This is the story of two little girls who our narrator (Colin Baker) will introduce us to as they started today like any other ordinary morning, unaware of the turn of events around the corner. Their mother took them to school and they kissed her goodbye, but just as they went to leave, another pair of sisters Maisie (Scarlet Hall) and Daisy (Hero Hall) interrupt the narrator and ask him what the hell he's doing. Is he filming kids? Does he have permission to do that? Maybe if he's not on some kind of register now he will be soon, behaving like that. The narrator blusters and protests this is entirely innocent, but it's too late, the twin siblings have taken over the movie: this will be their story now.
Well, here's a dilemma. A Dozen Summers was a tiny budget comedy that garnered a cinema release thanks to the Herculean efforts of its writer and director (among other duties), Kenton Hall, to have it seen by a wider audience. You could describe it as a labour of love, though there are few films that are not, but it was clear as a doting father he truly wished to transform his daughters into movie stars, and that in itself was very sweet as not every parent has the resources, never mind the time, to devote to realising such a dream. The fact that he got the results completed and distributed was admirable, and it received some kind reviews.

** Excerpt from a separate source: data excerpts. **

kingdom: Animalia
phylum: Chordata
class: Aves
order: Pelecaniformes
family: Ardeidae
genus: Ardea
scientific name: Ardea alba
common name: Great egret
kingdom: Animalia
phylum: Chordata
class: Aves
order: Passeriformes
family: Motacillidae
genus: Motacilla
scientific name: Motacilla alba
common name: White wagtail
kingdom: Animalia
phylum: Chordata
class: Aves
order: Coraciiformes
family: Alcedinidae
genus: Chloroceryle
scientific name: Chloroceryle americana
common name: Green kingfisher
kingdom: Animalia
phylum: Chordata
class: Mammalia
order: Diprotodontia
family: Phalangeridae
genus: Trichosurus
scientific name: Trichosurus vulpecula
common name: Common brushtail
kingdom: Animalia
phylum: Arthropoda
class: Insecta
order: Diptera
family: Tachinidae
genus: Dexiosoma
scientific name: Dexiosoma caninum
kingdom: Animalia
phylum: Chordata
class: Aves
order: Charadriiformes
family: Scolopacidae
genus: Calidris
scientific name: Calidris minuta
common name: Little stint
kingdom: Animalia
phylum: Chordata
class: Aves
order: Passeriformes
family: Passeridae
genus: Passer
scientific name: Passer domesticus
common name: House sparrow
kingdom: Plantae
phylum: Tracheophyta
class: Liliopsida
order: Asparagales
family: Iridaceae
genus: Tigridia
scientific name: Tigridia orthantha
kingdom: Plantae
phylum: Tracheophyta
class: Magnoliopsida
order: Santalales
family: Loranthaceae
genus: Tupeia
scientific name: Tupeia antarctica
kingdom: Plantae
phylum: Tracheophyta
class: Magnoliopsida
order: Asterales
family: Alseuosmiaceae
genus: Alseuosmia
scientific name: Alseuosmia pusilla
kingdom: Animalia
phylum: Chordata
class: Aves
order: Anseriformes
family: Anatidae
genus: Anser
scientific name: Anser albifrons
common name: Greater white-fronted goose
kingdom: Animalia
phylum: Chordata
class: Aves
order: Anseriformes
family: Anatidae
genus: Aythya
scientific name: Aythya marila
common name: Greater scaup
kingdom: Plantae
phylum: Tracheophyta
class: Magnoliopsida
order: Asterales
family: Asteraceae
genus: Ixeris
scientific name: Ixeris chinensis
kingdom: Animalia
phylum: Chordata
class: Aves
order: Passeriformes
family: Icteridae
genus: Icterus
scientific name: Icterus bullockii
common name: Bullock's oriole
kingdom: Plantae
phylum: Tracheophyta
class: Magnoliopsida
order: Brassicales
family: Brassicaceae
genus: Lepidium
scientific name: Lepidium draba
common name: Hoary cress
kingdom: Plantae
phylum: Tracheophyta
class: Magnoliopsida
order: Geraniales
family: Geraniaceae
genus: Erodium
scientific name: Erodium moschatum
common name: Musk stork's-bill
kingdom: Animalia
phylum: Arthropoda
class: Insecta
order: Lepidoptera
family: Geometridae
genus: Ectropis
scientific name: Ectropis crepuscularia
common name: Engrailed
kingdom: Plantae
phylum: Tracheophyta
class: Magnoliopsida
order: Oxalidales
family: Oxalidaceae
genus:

Mind you, if you send a reviewer your movie they are disposed to find something positive to say about it, unless they are some coldhearted budding John Simon type who relished stomping over everyone's hopes and ambitions. So while there were good things to highlight here, with its ADD approach to storytelling where the plot would continually be distracted by comic asides or movie parodies which at least kept the mood lively, it was difficult to get away from the fact that it did come across as... unavoidably amateurish. Sure, it had a puppy dog charm that sat up and begged to be liked, but this did look distinctly like the home made contents of someone's YouTube channel that had been cut together to make a feature length compilation.
Not helping was that while the adults were professional enough, Kenton Hall being an actor in real life and not in his daughters' home movies, the kids were barely adequate, with every line delivered in much the same near-monotone: maybe it was the accent, though at least one juvenile performer (David Knight) was notably more accomplished than the others, and the girls' pint-sized, would-be nemesis (Holly Jacobson) offered some nuance as the troubled bully (she apparently did her own stunts, too). The effect was less capricious than meandering, with dad jokes aplenty, and the overall feeling this would mean most to the performers rather than the audience, the injection of sentiment near the end a stumbling block after the frippery of before. Which is why it was a dilemma to find fault in it, you didn't want to break any hearts, but you would hope that constructive criticism might compel them to improve for their next project because there was promise here, it just needed more time to gestate. If nothing else it was proof of the benefits of the power of positive thinking: here was one family who wanted to make and distribute their own movie, and they absolutely did it, by Jove, getting a lot of critical and audience pats on the head as a result.
[On the DVD is a featurette about former Doctor Who Colin Baker in the studio, and the trailer.]